Bagian Dokumen:
____

B.     Tujuan  Dan Kegunaan Penelitian
·         Penelitian ini secara umum bertujuan untuk:
1.      Menganalisis perkembangan dan tingkat fluktuasi harga ekspor dan impor komoditas beras antar provinsi di Indonesia
2.      Mengetahui integrasi pasar beras Indonesia dengan pasar antar provinsi di Indonesia
3.      Mengetahui provinsi mana saja yang menjadi pasar acuan pembentukan harga
4.      Mengetahui hubungan harga beras antar provinsi dengan provinsi lain yang di tetapkan sebagai pasar acuan.
5.      Mengetahui faktor-faktor yang mempengaruhi perberasan Indonesia seperti produksi, impor, permintaan dan harga beras.
·         Adapun Kegunaan Penelitian ini adalah sebagai berikut:
1.      Sebagai referensi untuk memperbaiki perberasan Indonesia.
2.      Sebagai referensi untuk memperbaiki hubungan integrasi pasar beras antar provinsi di Indonesia.
3.      Sebagai referensi pembentukan harga beras
4.      Memberikan gambaran kondisi umum perberasan Indonesia
5.      Memberikan informasi pasar komuditi beras
6.      Memberikan gambaran tentang hubungan pasar beras antar provinsi



BAB II
METODE PENELITIAN
1.      Cakupan Kajian dan Daerah Penelitian
Penelitian ini mengkaji integrasi pasar spasial antar pasar regional dan integrasi vertical antara pasar produsen dan pasar konsumen dalam satu rantai pemasaran. Penelitian integrasi vertical dibatasi hanya pada pasar konsumen langsung dan pasar produsen di satu provinsi untuk mengetahui besarnya pengaruh perubahan harga pada pasar konsumen terhadap perubahan harga di tingkat produsen. Cakupan komoditas beras yang akan dianalisis adalah beras kualitas medium, karena paling banyak dikonsumsi dan diperdangangkan.

____

Catatan yang Diberikan:
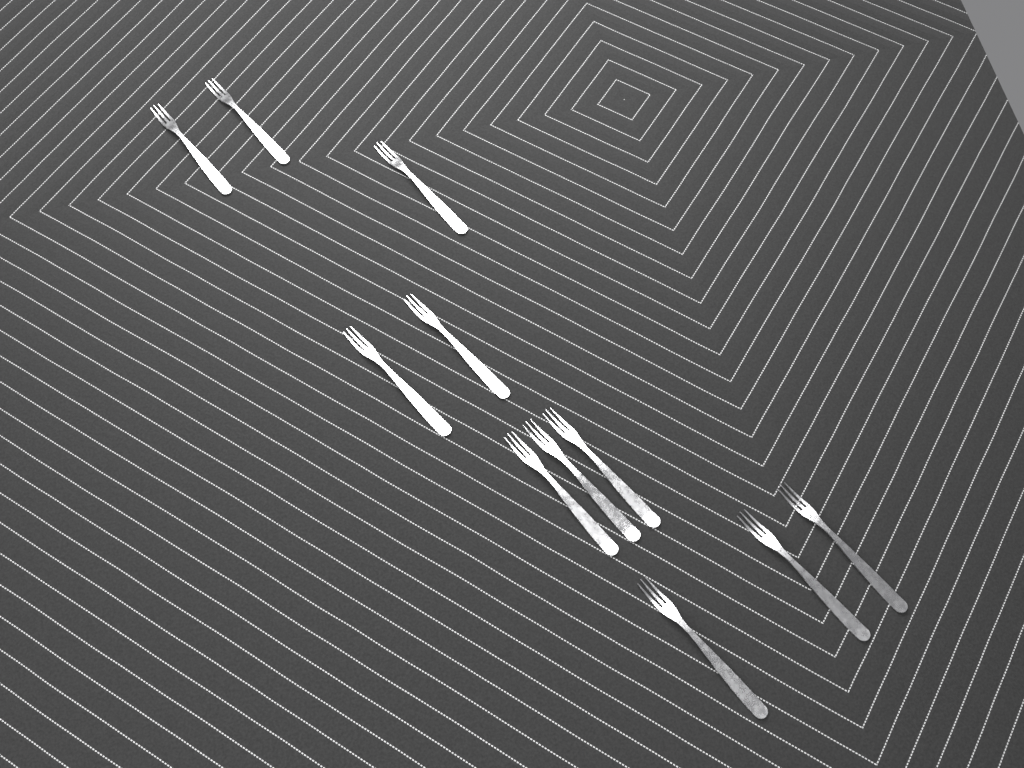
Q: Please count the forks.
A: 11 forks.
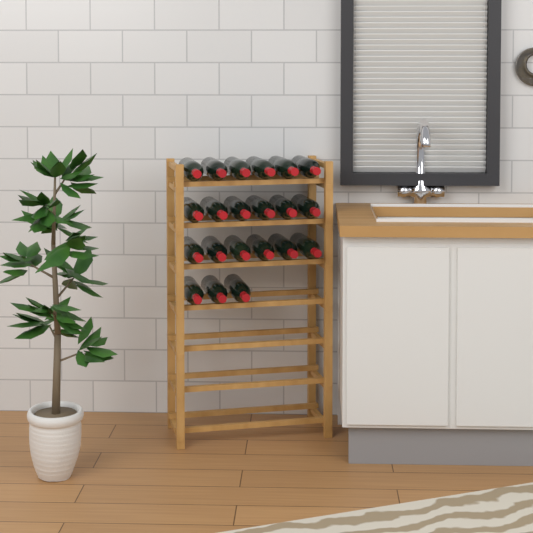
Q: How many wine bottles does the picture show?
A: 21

____

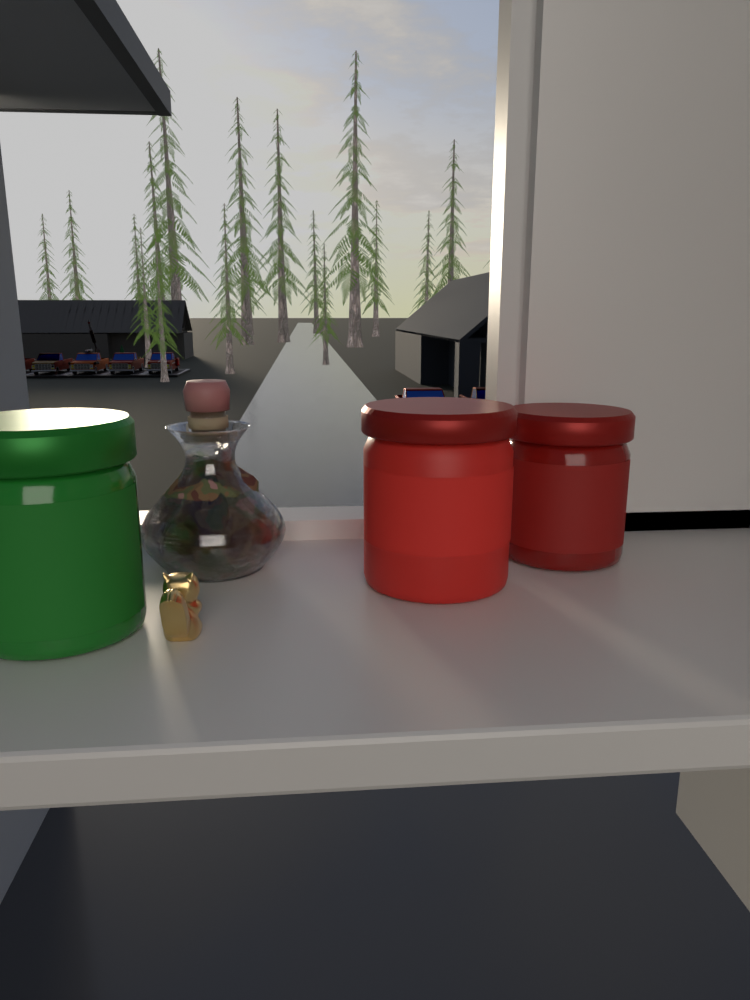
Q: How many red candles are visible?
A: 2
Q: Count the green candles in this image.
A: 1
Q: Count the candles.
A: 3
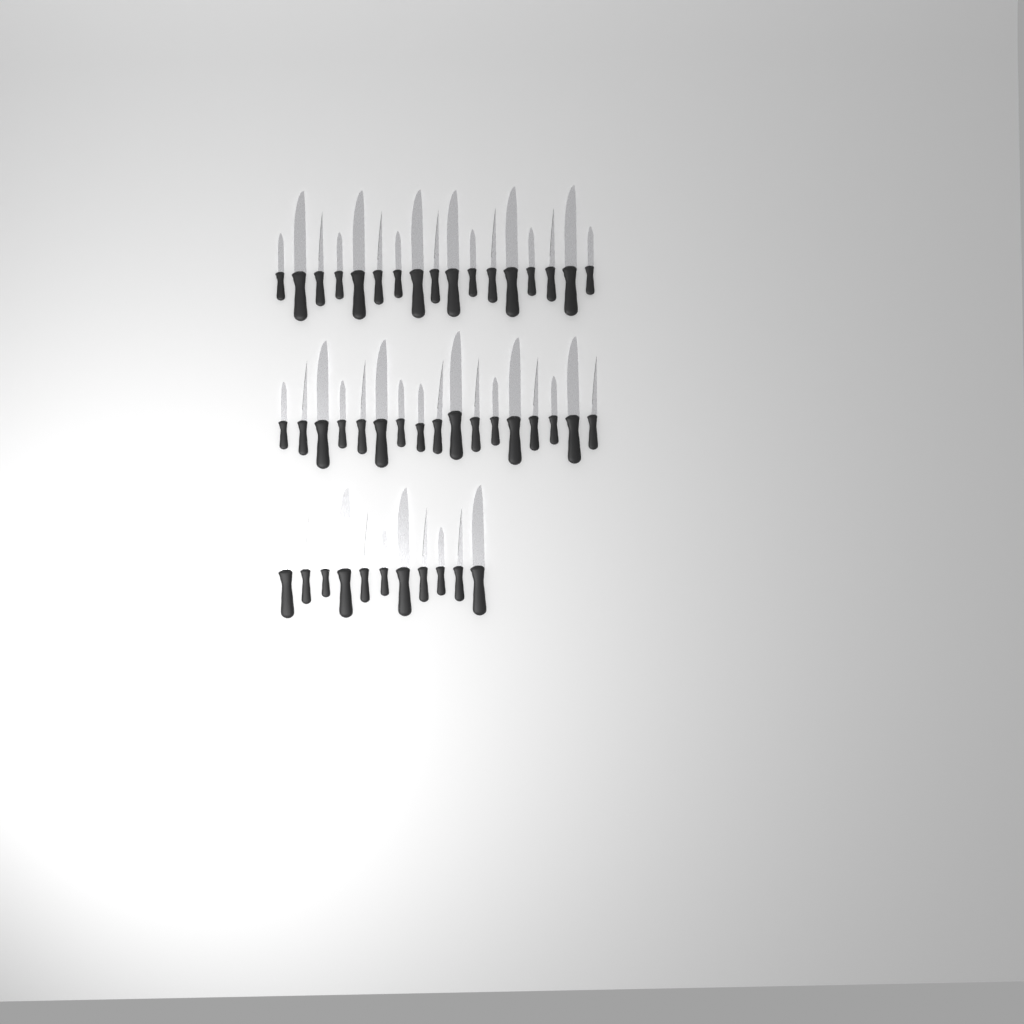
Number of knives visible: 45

____

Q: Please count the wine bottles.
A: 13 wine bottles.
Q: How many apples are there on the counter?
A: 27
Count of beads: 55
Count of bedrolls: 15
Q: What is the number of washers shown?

____

Tugas Anda:
Dalam teks tentang penelitian pasar beras, beras kualitas apa yang akan dianalisis? Catatan-catatan tersebut berasal dari sumber yang berbeda dengan teks.

Jawaban Lengkap:
Beras kualitas medium.